As for its new image, some might concur that when Larry Ellison ordered private detectives to forage in his competitors' dustbins, PeopleSoft had no choice but to play it tough to survive. While the new stance may initially impress some, how attractive and plausible would be a movie story where Tom Hanks or Michael J. Fox would portray a tough guy winning over bullying characters like Nicolas Cage or Bruce Willis? Nevertheless, all of them may still be eligible for Oscar nomination playing the roles that completely suit them.

Therefore, PeopleSoft should rather focus on delivering PeopleSoft 8 on time, adhering to stringent training of its sales and customer support forces, and on preempting any dissatisfaction of early adopters and subsequent bad publicity. To that end, we approve the company's move to radically improve its customer service & support. The ERP market has traditionally been plagued by a number of dodgy consulting practices or third-party system integrators. Sifting through its partner program and enforcing much tighter control over awarding certifications is definitely a right move, although somewhat belated in PeopleSoft's case.

User Recommendations

Existing PeopleSoft customers should certainly consider the new offering, but avoid selecting it without looking at what the other vendors have to offer. We recommend identifying your clear e-business strategy and conducting a thorough comparison-shopping, at least for the negotiation leverage sake. Contact a PeopleSoft sales representative for more information on PeopleSoft 8 and request a list of recent customers and ask them about the product. Existing users of PeopleSoft client/server-based products may want to inquire about PeopleSoft's future product support and/or migration strategy. Beware of the potentially hidden costs of a migration, particularly for heavily customized installations.

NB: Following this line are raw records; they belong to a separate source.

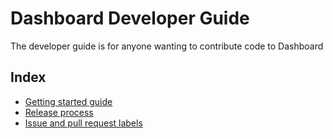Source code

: # Dashboard Developer Guide

The developer guide is for anyone wanting to contribute code to Dashboard

## Index
* [Getting started guide](getting-started.md)
* [Release process](release.md)
* [Issue and pull request labels](labels.md)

As for potential customers, PeopleSoft remains a very strong contender in enterprise application selection processes within the following industries: utilities, healthcare, service providers, financial institutions, public sector, insurance, higher education and consumer packaged goods. It should be on a short list in any selection where HRMS system, financial modules, and e-business/self-service are the main pillars of an enterprise application. However, since the company has been touting the significant manufacturing and supply chain product enhancements within its new release, which is due later this year, current and potential users are advised to inform themselves about these, particularly in the above-mentioned industries.

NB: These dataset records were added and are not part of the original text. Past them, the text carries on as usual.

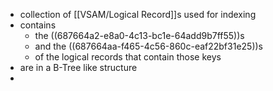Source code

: - collection of [[VSAM/Logical Record]]s used for indexing
- contains
	- the ((687664a2-e8a0-4c13-bc1e-64add9b7ff55))s
	- and the ((687664aa-f465-4c56-860c-eaf22bf31e25))s
	- of the logical records that contain those keys
- are in a B-Tree like structure
-
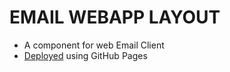 # EMAIL WEBAPP LAYOUT

- A component for web Email Client
- [Deployed](https://tnkr-repos.github.io/Email-Webapp-Layout/) using GitHub Pages
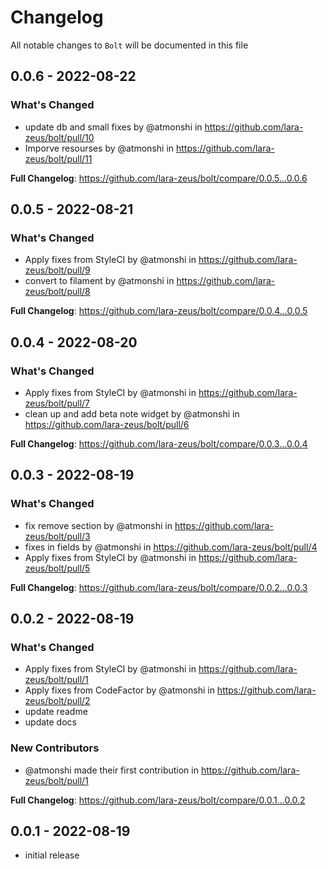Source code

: # Changelog

All notable changes to `Bolt` will be documented in this file

## 0.0.6 - 2022-08-22

### What's Changed

- update db and small fixes by @atmonshi in https://github.com/lara-zeus/bolt/pull/10
- Imporve resourses by @atmonshi in https://github.com/lara-zeus/bolt/pull/11

**Full Changelog**: https://github.com/lara-zeus/bolt/compare/0.0.5...0.0.6

## 0.0.5 - 2022-08-21

### What's Changed

- Apply fixes from StyleCI by @atmonshi in https://github.com/lara-zeus/bolt/pull/9
- convert to filament by @atmonshi in https://github.com/lara-zeus/bolt/pull/8

**Full Changelog**: https://github.com/lara-zeus/bolt/compare/0.0.4...0.0.5

## 0.0.4 - 2022-08-20

### What's Changed

- Apply fixes from StyleCI by @atmonshi in https://github.com/lara-zeus/bolt/pull/7
- clean up and add beta note widget by @atmonshi in https://github.com/lara-zeus/bolt/pull/6

**Full Changelog**: https://github.com/lara-zeus/bolt/compare/0.0.3...0.0.4

## 0.0.3 - 2022-08-19

### What's Changed

- fix remove section by @atmonshi in https://github.com/lara-zeus/bolt/pull/3
- fixes in fields by @atmonshi in https://github.com/lara-zeus/bolt/pull/4
- Apply fixes from StyleCI by @atmonshi in https://github.com/lara-zeus/bolt/pull/5

**Full Changelog**: https://github.com/lara-zeus/bolt/compare/0.0.2...0.0.3

## 0.0.2 - 2022-08-19

### What's Changed

- Apply fixes from StyleCI by @atmonshi in https://github.com/lara-zeus/bolt/pull/1
- Apply fixes from CodeFactor by @atmonshi in https://github.com/lara-zeus/bolt/pull/2
- update readme
- update docs

### New Contributors

- @atmonshi made their first contribution in https://github.com/lara-zeus/bolt/pull/1

**Full Changelog**: https://github.com/lara-zeus/bolt/compare/0.0.1...0.0.2

## 0.0.1 - 2022-08-19

- initial release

Furthermore, companies in other industries may benefit from evaluating PeopleSoft's product components on a stand-alone basis for their e-business needs and leverage that information against other vendors in the selection. Organizations considering extended ERP applications (both web based and network dependent) should consider all options, although PeopleSoft's activities are promising. The notion of a full Internet based solution could save time and money on the integration. An additional consideration might be the complete outsourcing of the ERP application with an Application Service Provider (ASP). Future clients are also advised to request the company's written commitment to promised functionality, length of implementation, and seamless future upgrades, particularly for recently announced offerings.